MATERIAL FOR THIS EXERCISE:
************
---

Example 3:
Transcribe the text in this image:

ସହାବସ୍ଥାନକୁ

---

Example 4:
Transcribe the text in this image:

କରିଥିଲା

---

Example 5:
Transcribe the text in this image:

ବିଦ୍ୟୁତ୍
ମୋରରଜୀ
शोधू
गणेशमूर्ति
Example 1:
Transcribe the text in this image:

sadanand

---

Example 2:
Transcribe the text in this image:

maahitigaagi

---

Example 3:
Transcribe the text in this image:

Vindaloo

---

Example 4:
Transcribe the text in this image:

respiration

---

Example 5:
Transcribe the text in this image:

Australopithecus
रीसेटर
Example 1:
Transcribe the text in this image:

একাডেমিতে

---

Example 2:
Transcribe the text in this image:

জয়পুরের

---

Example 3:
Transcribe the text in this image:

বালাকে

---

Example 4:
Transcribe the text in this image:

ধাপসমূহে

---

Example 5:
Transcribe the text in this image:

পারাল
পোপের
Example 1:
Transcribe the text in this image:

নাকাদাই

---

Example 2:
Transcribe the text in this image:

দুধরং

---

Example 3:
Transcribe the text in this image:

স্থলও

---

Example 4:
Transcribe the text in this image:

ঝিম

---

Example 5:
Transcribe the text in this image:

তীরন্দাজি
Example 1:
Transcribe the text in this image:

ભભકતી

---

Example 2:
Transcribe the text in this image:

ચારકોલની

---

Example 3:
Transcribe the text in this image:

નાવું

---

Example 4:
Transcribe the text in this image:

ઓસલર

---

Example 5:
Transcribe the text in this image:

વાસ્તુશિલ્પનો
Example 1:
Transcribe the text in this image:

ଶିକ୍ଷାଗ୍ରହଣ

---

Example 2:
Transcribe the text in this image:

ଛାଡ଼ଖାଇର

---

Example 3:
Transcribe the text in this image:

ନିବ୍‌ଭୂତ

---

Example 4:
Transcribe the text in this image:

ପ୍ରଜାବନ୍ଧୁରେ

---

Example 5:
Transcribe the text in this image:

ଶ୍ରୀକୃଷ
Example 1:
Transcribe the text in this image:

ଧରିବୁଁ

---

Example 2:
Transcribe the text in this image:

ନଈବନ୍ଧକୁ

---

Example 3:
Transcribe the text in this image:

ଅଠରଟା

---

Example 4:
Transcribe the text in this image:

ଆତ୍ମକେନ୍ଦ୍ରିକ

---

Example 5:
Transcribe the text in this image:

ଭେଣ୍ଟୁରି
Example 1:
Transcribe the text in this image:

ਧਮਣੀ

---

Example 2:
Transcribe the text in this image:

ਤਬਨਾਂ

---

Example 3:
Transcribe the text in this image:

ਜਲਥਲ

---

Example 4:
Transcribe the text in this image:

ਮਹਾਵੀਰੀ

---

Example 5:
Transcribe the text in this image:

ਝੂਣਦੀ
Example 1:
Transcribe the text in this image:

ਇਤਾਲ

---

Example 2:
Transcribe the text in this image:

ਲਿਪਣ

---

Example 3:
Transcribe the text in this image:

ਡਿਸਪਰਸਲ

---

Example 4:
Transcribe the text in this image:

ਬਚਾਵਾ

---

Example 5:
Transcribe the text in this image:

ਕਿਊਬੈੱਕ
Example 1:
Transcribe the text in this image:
************
THE TASK: Each of the records above is to be copied exactly.

ANSWER SECTION:
---

Example 3:
Transcribe the text in this image:

ସହାବସ୍ଥାନକୁ

---

Example 4:
Transcribe the text in this image:

କରିଥିଲା

---

Example 5:
Transcribe the text in this image:

ବିଦ୍ୟୁତ୍
ମୋରରଜୀ
शोधू
गणेशमूर्ति
Example 1:
Transcribe the text in this image:

sadanand

---

Example 2:
Transcribe the text in this image:

maahitigaagi

---

Example 3:
Transcribe the text in this image:

Vindaloo

---

Example 4:
Transcribe the text in this image:

respiration

---

Example 5:
Transcribe the text in this image:

Australopithecus
रीसेटर
Example 1:
Transcribe the text in this image:

একাডেমিতে

---

Example 2:
Transcribe the text in this image:

জয়পুরের

---

Example 3:
Transcribe the text in this image:

বালাকে

---

Example 4:
Transcribe the text in this image:

ধাপসমূহে

---

Example 5:
Transcribe the text in this image:

পারাল
পোপের
Example 1:
Transcribe the text in this image:

নাকাদাই

---

Example 2:
Transcribe the text in this image:

দুধরং

---

Example 3:
Transcribe the text in this image:

স্থলও

---

Example 4:
Transcribe the text in this image:

ঝিম

---

Example 5:
Transcribe the text in this image:

তীরন্দাজি
Example 1:
Transcribe the text in this image:

ભભકતી

---

Example 2:
Transcribe the text in this image:

ચારકોલની

---

Example 3:
Transcribe the text in this image:

નાવું

---

Example 4:
Transcribe the text in this image:

ઓસલર

---

Example 5:
Transcribe the text in this image:

વાસ્તુશિલ્પનો
Example 1:
Transcribe the text in this image:

ଶିକ୍ଷାଗ୍ରହଣ

---

Example 2:
Transcribe the text in this image:

ଛାଡ଼ଖାଇର

---

Example 3:
Transcribe the text in this image:

ନିବ୍‌ଭୂତ

---

Example 4:
Transcribe the text in this image:

ପ୍ରଜାବନ୍ଧୁରେ

---

Example 5:
Transcribe the text in this image:

ଶ୍ରୀକୃଷ
Example 1:
Transcribe the text in this image:

ଧରିବୁଁ

---

Example 2:
Transcribe the text in this image:

ନଈବନ୍ଧକୁ

---

Example 3:
Transcribe the text in this image:

ଅଠରଟା

---

Example 4:
Transcribe the text in this image:

ଆତ୍ମକେନ୍ଦ୍ରିକ

---

Example 5:
Transcribe the text in this image:

ଭେଣ୍ଟୁରି
Example 1:
Transcribe the text in this image:

ਧਮਣੀ

---

Example 2:
Transcribe the text in this image:

ਤਬਨਾਂ

---

Example 3:
Transcribe the text in this image:

ਜਲਥਲ

---

Example 4:
Transcribe the text in this image:

ਮਹਾਵੀਰੀ

---

Example 5:
Transcribe the text in this image:

ਝੂਣਦੀ
Example 1:
Transcribe the text in this image:

ਇਤਾਲ

---

Example 2:
Transcribe the text in this image:

ਲਿਪਣ

---

Example 3:
Transcribe the text in this image:

ਡਿਸਪਰਸਲ

---

Example 4:
Transcribe the text in this image:

ਬਚਾਵਾ

---

Example 5:
Transcribe the text in this image:

ਕਿਊਬੈੱਕ
Example 1:
Transcribe the text in this image:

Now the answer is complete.